On the average...organic systems are more complex by several orders of magnitude than those of inanimate objects. Even at the molecular level, the macromolecules that characterize living beings do not differ in principle from the lower-molecular-weight molecules that are the regular constituents of inanimate nature, but they are much larger and more complex. This complexity endows them with extraordinary properties not found in inert matter.
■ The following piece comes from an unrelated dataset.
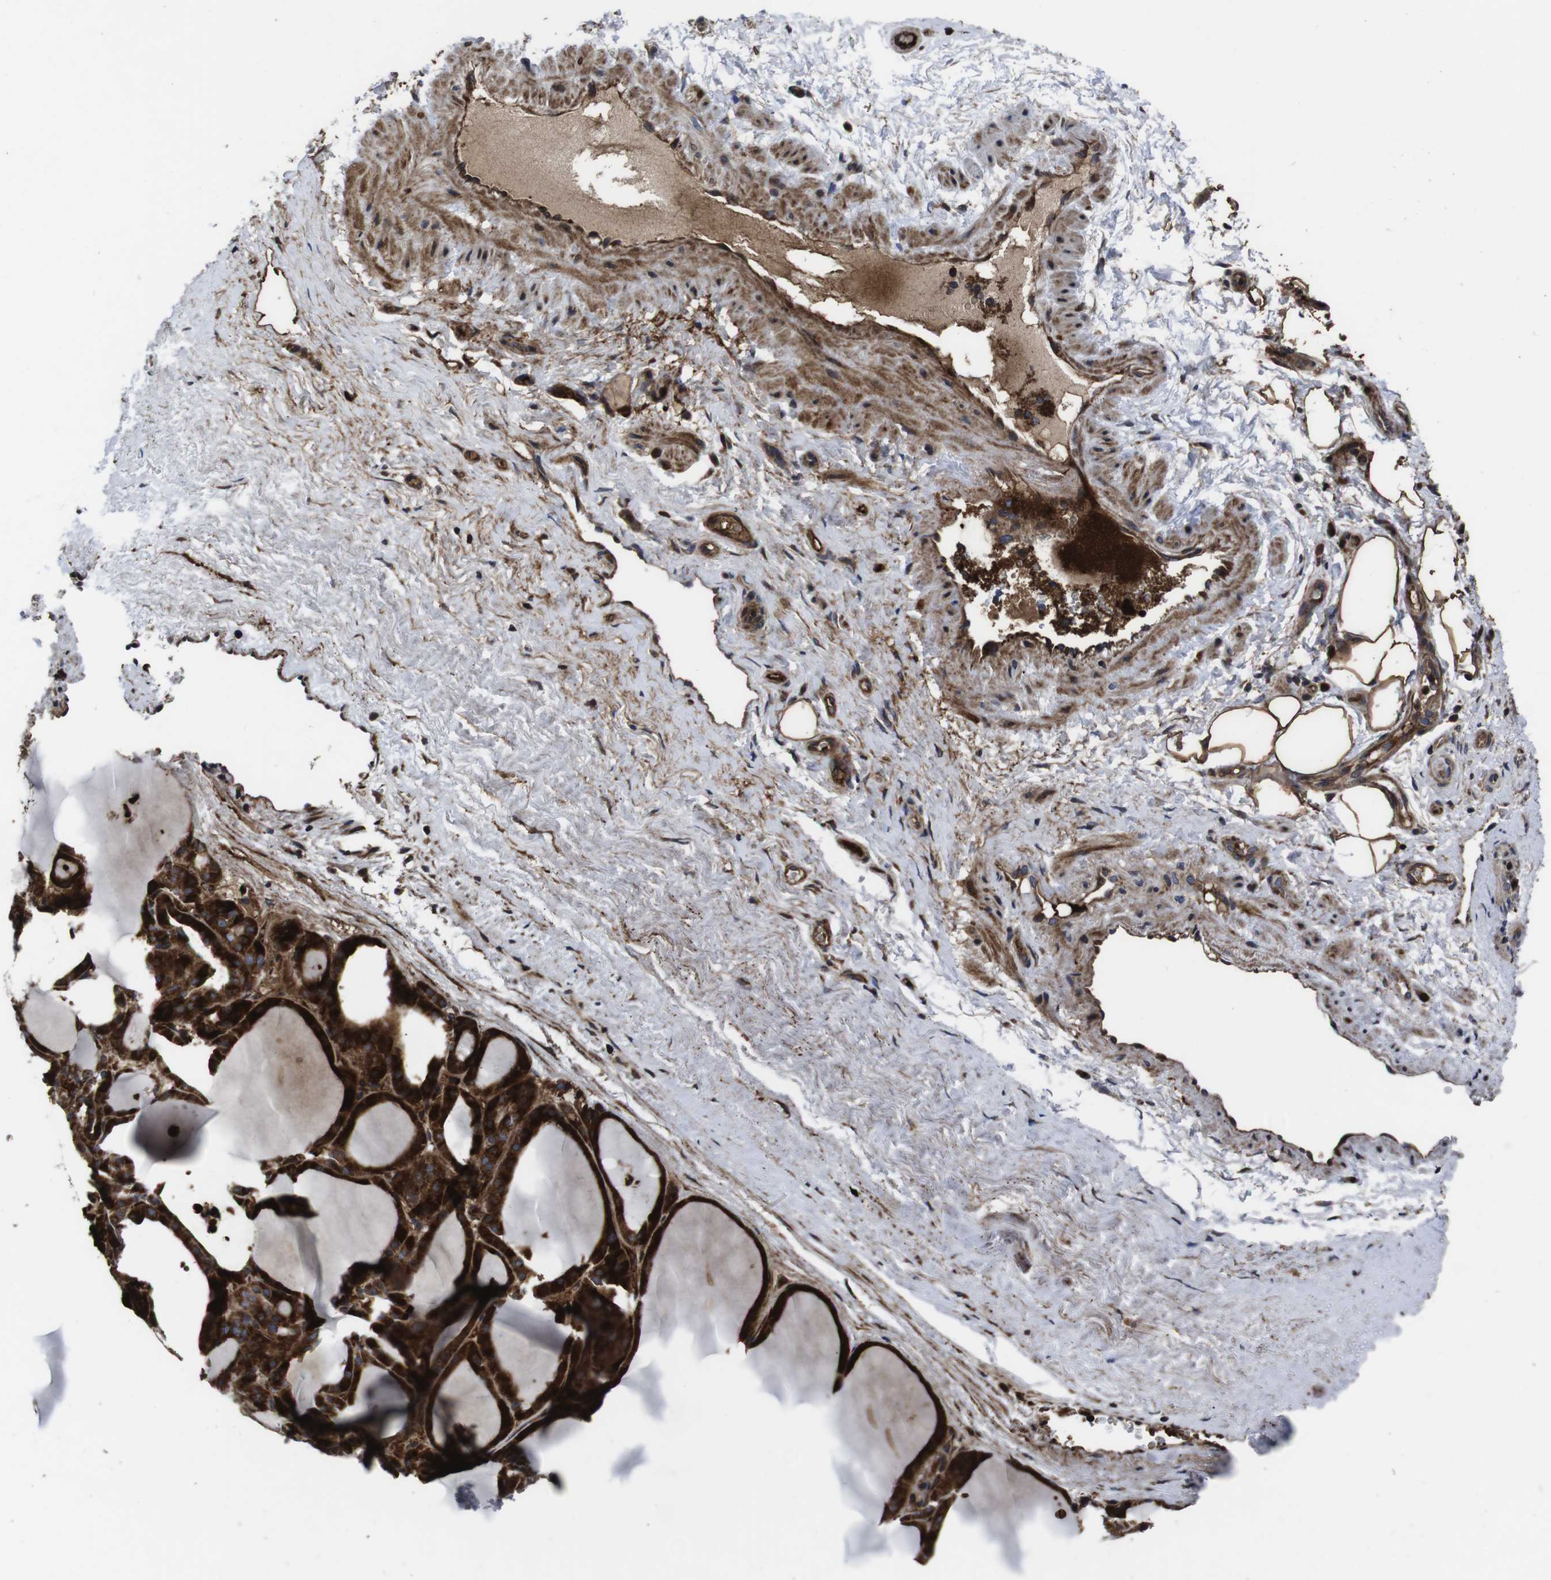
{"staining": {"intensity": "strong", "quantity": ">75%", "location": "cytoplasmic/membranous"}, "tissue": "thyroid gland", "cell_type": "Glandular cells", "image_type": "normal", "snomed": [{"axis": "morphology", "description": "Normal tissue, NOS"}, {"axis": "morphology", "description": "Carcinoma, NOS"}, {"axis": "topography", "description": "Thyroid gland"}], "caption": "Protein expression analysis of normal thyroid gland reveals strong cytoplasmic/membranous expression in approximately >75% of glandular cells. The protein is stained brown, and the nuclei are stained in blue (DAB IHC with brightfield microscopy, high magnification).", "gene": "SMYD3", "patient": {"sex": "female", "age": 86}}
Systems at each hierarchical level have two properties. They act as wholes (as though they were a homogenous entity), and their characteristics cannot be deduced (even in theory) from the most complete knowledge of the components, taken separately or in other combinations. In other words, when such a system is assembled from its components, new characteristics of the whole emerge that could not have been predicted from a knowledge of the constituents. Such emergence of new properties occurs also throughout the inanimate world, but only organisms show such dramatic emergence of new characteristics at every hierarchical level of the system.

Anne

Steve Hsu said...

Mayr on complex systems:
"...their characteristics cannot be deduced (even in theory) from the most complete knowledge of the components, taken separately or in other combinations."

This goes a bit too far - in *practice* these characteristics can't be deduced (i.e., the behavior of a hawk from the properties of atoms), but we reductionists think that in *principle* they can.

Anonymous said...

Agreed. I am learning, and anticipated such a response. Nice.

Anne

Anonymous said...

You should tell that guy who funded the Perimeter Institute. If he spent the $100 million on lobbying it would have done physics alot more good than spending it on Lee Smolin and loop quantum gravity garbage. Such a waste.